(Document images with source code)
##########

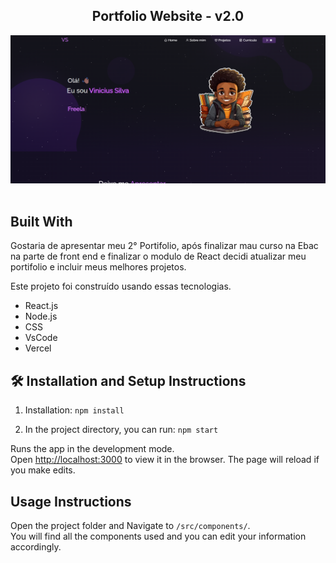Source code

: <h2 align="center">
  Portfolio Website - v2.0<br/>
  <a href="https://portifolio2-0-virid.vercel.app/"></a>
</h2>
<div align="center">
 <img src="./Images/readme-img.png" alt="foto da pagina inicial">
</div>

<br/>

## Built With

Gostaria de apresentar meu 2° Portifolio, após finalizar mau curso na Ebac na parte de front end e finalizar o modulo de React decidi atualizar meu portifolio e incluir meus melhores projetos.<br/>

Este projeto foi construído usando essas tecnologias.

- React.js
- Node.js
- CSS
- VsCode
- Vercel


## 🛠 Installation and Setup Instructions

1. Installation: `npm install`

2. In the project directory, you can run: `npm start`

Runs the app in the development mode.\
Open [http://localhost:3000](http://localhost:3000) to view it in the browser.
The page will reload if you make edits.

## Usage Instructions

Open the project folder and Navigate to `/src/components/`. <br/>
You will find all the components used and you can edit your information accordingly.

##########

One number should be returned: how many lines in the records contain the word "Instructions".

2